▸ **EXCERPT TO READ**:

══════

The locals told us the story of a settler who had sent for his English bride to join him. She survived the arduous voyage half way across the world by boat, alone, and the miserably long and hot journey to their farmstead, only to find him gone (I can’t remember why – he was hunting or trading in town or something). It was many months before he returned, and he found her almost starved and completely blind from the glare of the sun on the salt plains.

Desolation doesn’t begin to describe that moonscape environment. Yet people CHOSE to live there and many of them didn’t just live, they thrived.

The repeater station I visited was one of 11 that stretched fully from the north to the south of Australia, over 2000 miles. Building the overland telegraph line, in those days and in those conditions, was one of the greatest engineering feats in Australia’s history.

Once complete it finally put an end to the isolation, by putting Australia in touch with the rest of the world.

══════

▸ **EXCERPTED DATA**:

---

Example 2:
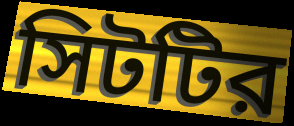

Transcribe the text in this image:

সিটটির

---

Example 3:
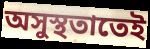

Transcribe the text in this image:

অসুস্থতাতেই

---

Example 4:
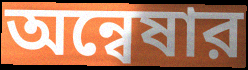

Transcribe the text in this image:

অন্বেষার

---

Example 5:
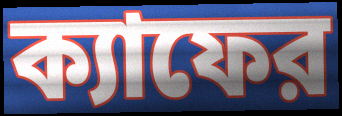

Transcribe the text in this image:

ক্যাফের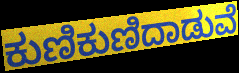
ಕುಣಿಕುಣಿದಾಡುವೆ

══════

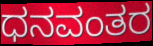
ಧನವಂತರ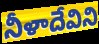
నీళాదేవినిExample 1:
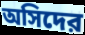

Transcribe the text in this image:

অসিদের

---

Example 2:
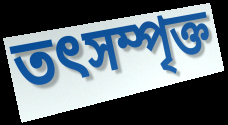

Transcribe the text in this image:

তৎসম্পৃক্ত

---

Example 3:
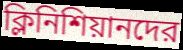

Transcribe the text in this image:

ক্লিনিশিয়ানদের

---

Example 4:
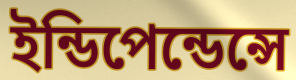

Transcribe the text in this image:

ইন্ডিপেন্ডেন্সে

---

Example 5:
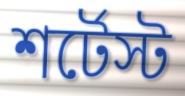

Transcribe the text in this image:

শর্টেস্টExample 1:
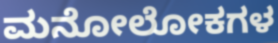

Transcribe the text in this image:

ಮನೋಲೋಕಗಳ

══════

▸ **EXERCISE DESCRIPTION**:
Copy out the passage on the overland telegraph line, everything from "The repeater station" down to "in Australia’s history.", switching "repeater station" to "relay post". The entries are separate material, unrelated to the passage on the overland telegraph line.

▸ **FINAL RESULT**:
The relay post I visited was one of 11 that stretched fully from the north to the south of Australia, over 2000 miles. Building the overland telegraph line, in those days and in those conditions, was one of the greatest engineering feats in Australia’s history.